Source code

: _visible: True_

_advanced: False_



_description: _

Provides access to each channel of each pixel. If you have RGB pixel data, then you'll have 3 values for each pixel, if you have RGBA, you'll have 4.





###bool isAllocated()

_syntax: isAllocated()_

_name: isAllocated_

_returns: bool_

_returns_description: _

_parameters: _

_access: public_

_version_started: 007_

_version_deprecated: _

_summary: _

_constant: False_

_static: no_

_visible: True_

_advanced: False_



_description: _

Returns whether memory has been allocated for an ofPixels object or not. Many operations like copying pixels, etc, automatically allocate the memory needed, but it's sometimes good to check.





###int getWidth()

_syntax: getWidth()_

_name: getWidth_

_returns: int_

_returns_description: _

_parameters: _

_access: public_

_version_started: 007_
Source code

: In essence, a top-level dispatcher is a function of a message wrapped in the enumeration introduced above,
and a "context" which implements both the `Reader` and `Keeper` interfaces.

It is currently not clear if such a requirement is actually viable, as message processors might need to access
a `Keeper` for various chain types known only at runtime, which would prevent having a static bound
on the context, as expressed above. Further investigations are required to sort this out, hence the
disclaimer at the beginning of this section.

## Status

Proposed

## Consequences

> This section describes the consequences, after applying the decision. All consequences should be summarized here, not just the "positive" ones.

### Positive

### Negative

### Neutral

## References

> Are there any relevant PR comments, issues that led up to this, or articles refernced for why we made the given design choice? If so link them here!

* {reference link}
● ● ●
TASK BRIEF -
All of the material is to be duplicated exactly.

TASK OUTPUT -
Source code

: _visible: True_

_advanced: False_



_description: _

Provides access to each channel of each pixel. If you have RGB pixel data, then you'll have 3 values for each pixel, if you have RGBA, you'll have 4.





###bool isAllocated()

_syntax: isAllocated()_

_name: isAllocated_

_returns: bool_

_returns_description: _

_parameters: _

_access: public_

_version_started: 007_

_version_deprecated: _

_summary: _

_constant: False_

_static: no_

_visible: True_

_advanced: False_



_description: _

Returns whether memory has been allocated for an ofPixels object or not. Many operations like copying pixels, etc, automatically allocate the memory needed, but it's sometimes good to check.





###int getWidth()

_syntax: getWidth()_

_name: getWidth_

_returns: int_

_returns_description: _

_parameters: _

_access: public_

_version_started: 007_
Source code

: In essence, a top-level dispatcher is a function of a message wrapped in the enumeration introduced above,
and a "context" which implements both the `Reader` and `Keeper` interfaces.

It is currently not clear if such a requirement is actually viable, as message processors might need to access
a `Keeper` for various chain types known only at runtime, which would prevent having a static bound
on the context, as expressed above. Further investigations are required to sort this out, hence the
disclaimer at the beginning of this section.

## Status

Proposed

## Consequences

> This section describes the consequences, after applying the decision. All consequences should be summarized here, not just the "positive" ones.

### Positive

### Negative

### Neutral

## References

> Are there any relevant PR comments, issues that led up to this, or articles refernced for why we made the given design choice? If so link them here!

* {reference link}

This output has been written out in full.